Troubleshooting Guide

Common Issues in Kinetic Data

Even the best designed experiments can suffer from artifacts. Identifying them early saves you from fitting wrong models to bad data. Here is how to spot the most common culprits.

Interactive Diagnostics

Select a scenario to see how it affects the sensorgram.

Ideal Data

Perfect exponential curves fitting the 1:1 model.

Simulated parameters:

ka: 1e5 M⁻¹s⁻¹

kd: 1e-2 s⁻¹

Rmax: 50 RU

Conc: 0-100 nM

In Conclusion: What to look for before fitting?

Verify your data against this quality checklist. Fitting models to low-quality curves will give wrong answers and waste time.

✓ High Quality Checklist

•Flat Baseline: Signal drift is close to zero when buffer is flowing.
•Low Buffer Jump: RI shift upon injection start/stop is very low.
•Exponential Curvature: Association shows clear curvature (not linear), indicating binding is reaction-limited, not transport-limited (free of mass transport).
•Sufficient Curvature: Data has enough "shape" to define constants.
•Replicates: At least one concentration is repeated to check stability.
•Dynamic Range: Concentrations span 0.1 – 10x expected K_D.
•Well Spaced: Curves are clearly separated in the sensorgram.
•Steady State: At least one curve reaches equilibrium (if possible).
•Dose-Response: Higher concentrations give higher responses following the expected Langmuir isotherm (hyperbolic, not linear).
•Long Dissociation: Decay is long enough for reliable k_off.
•Randomized: Injections are randomized to avoid systematic errors.

🛠️ Steps for Optimization

If data is low quality, optimize conditions before fitting.

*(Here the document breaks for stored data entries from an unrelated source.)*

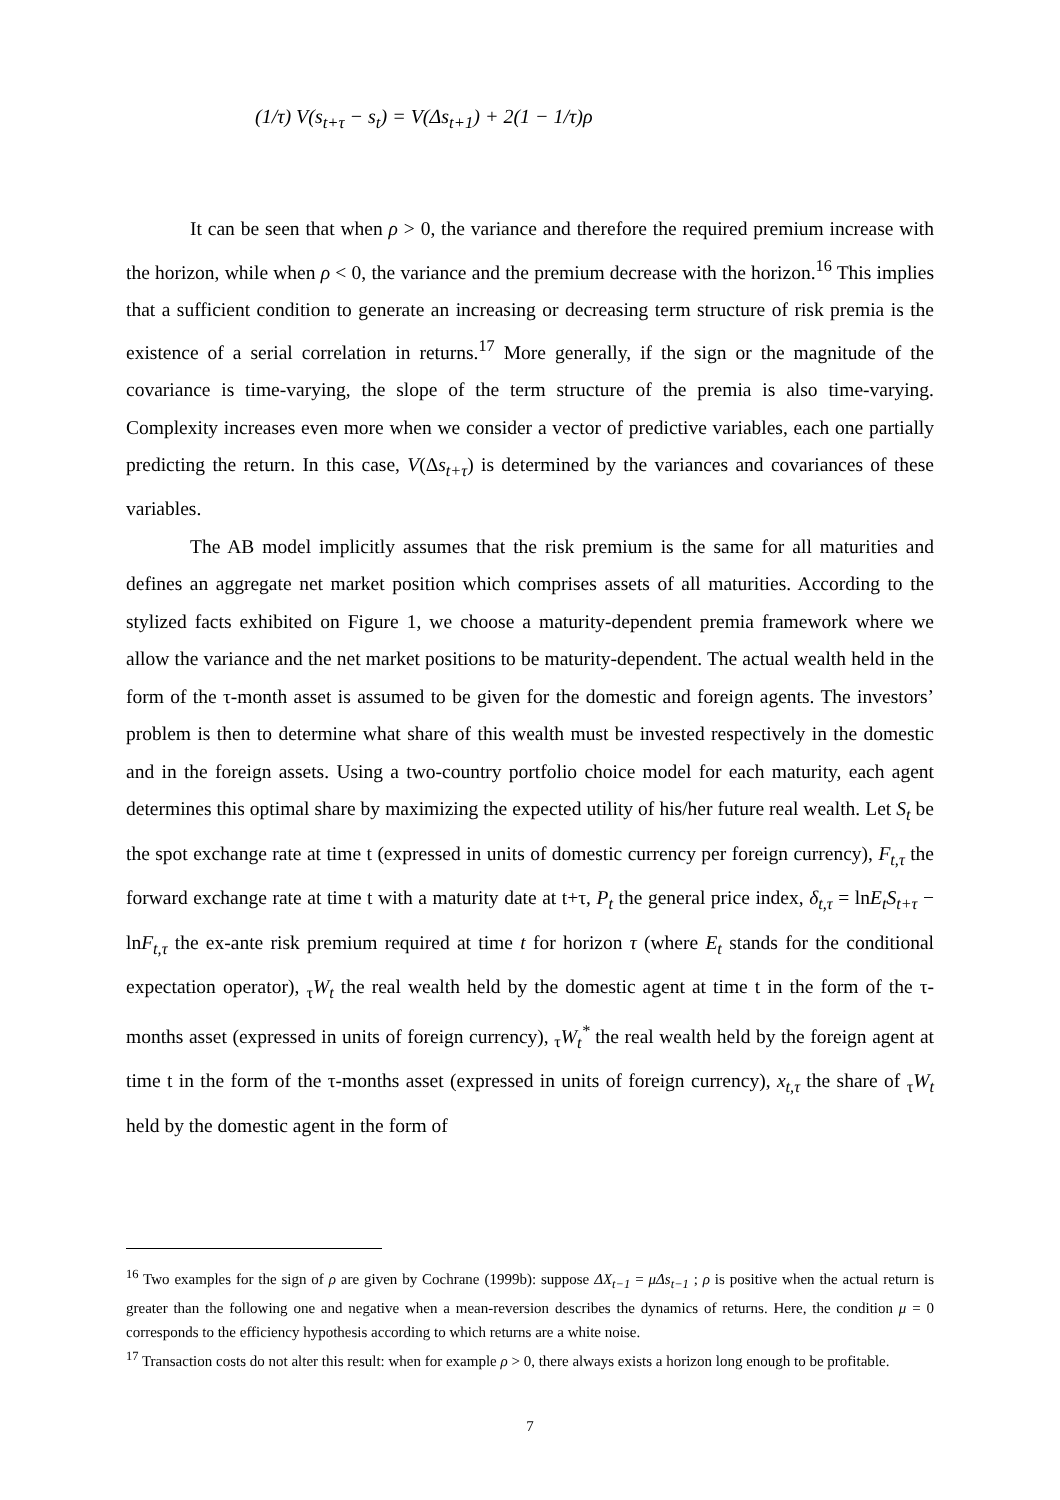(1/τ) V(s<sub>t+τ</sub> − s<sub>t</sub>) = V(Δs<sub>t+1</sub>) + 2(1 − 1/τ)ρ
It can be seen that when ρ > 0, the variance and therefore the required premium increase with the horizon, while when ρ < 0, the variance and the premium decrease with the horizon.<sup>16</sup> This implies that a sufficient condition to generate an increasing or decreasing term structure of risk premia is the existence of a serial correlation in returns.<sup>17</sup> More generally, if the sign or the magnitude of the covariance is time-varying, the slope of the term structure of the premia is also time-varying. Complexity increases even more when we consider a vector of predictive variables, each one partially predicting the return. In this case, V(Δs<sub>t+τ</sub>) is determined by the variances and covariances of these variables.
The AB model implicitly assumes that the risk premium is the same for all maturities and defines an aggregate net market position which comprises assets of all maturities. According to the stylized facts exhibited on Figure 1, we choose a maturity-dependent premia framework where we allow the variance and the net market positions to be maturity-dependent. The actual wealth held in the form of the τ-month asset is assumed to be given for the domestic and foreign agents. The investors’ problem is then to determine what share of this wealth must be invested respectively in the domestic and in the foreign assets. Using a two-country portfolio choice model for each maturity, each agent determines this optimal share by maximizing the expected utility of his/her future real wealth. Let S<sub>t</sub> be the spot exchange rate at time t (expressed in units of domestic currency per foreign currency), F<sub>t,τ</sub> the forward exchange rate at time t with a maturity date at t+τ, P<sub>t</sub> the general price index, δ<sub>t,τ</sub> = lnE<sub>t</sub>S<sub>t+τ</sub> − lnF<sub>t,τ</sub> the ex-ante risk premium required at time t for horizon τ (where E<sub>t</sub> stands for the conditional expectation operator), <sub>τ</sub>W<sub>t</sub> the real wealth held by the domestic agent at time t in the form of the τ-months asset (expressed in units of foreign currency), <sub>τ</sub>W<sub>t</sub><sup>*</sup> the real wealth held by the foreign agent at time t in the form of the τ-months asset (expressed in units of foreign currency), x<sub>t,τ</sub> the share of <sub>τ</sub>W<sub>t</sub> held by the domestic agent in the form of
<sup>16</sup> Two examples for the sign of ρ are given by Cochrane (1999b): suppose ΔX<sub>t−1</sub> = μΔs<sub>t−1</sub> ; ρ is positive when the actual return is greater than the following one and negative when a mean-reversion describes the dynamics of returns. Here, the condition μ = 0 corresponds to the efficiency hypothesis according to which returns are a white noise.
<sup>17</sup> Transaction costs do not alter this result: when for example ρ > 0, there always exists a horizon long enough to be profitable.
7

1.Check ligand and analyte for purity and uniformity (SEC).
2.Lower Ligand Density on the sensor chip (reduces MTL).
3.Increase flow rate to check/reduce mass transport (SPR only — for BLI, increase shake/agitation speed, typically to 1000 rpm; there is no flow during association/dissociation).
4.Reverse ligand and analyte on the sensor chip.
5.Change immobilization chemistry (e.g., thiol or capture).
6.Use site-directed coupling or capture the ligand.
7.Optimize buffer: adjust salts or detergents (Tween-20).

📉 Baseline Drift

What it looks like: The response signal steadily increases or decreases even when no analyte is being injected (e.g., during buffer flow).

Common Causes:

Dissociation of Ligand: If the ligand is not covalently attached (e.g., captured via His-tag), it may slowly leak off the surface.
Temperature Fluctuations: SPR is extremely temperature sensitive. Ensure the instrument is equilibrated.
Incomplete Regeneration: Accumulation of analyte on the surface over time.
Buffer Mismatch / Bulk-RI Re-equilibration: After a buffer change, the system can take many minutes to settle as the running buffer equilibrates throughout the fluidics and matrix.
Non-specific Binding on the Reference Surface: NSB accumulating on the reference channel produces drift that is notcommon-mode and cannot be subtracted away.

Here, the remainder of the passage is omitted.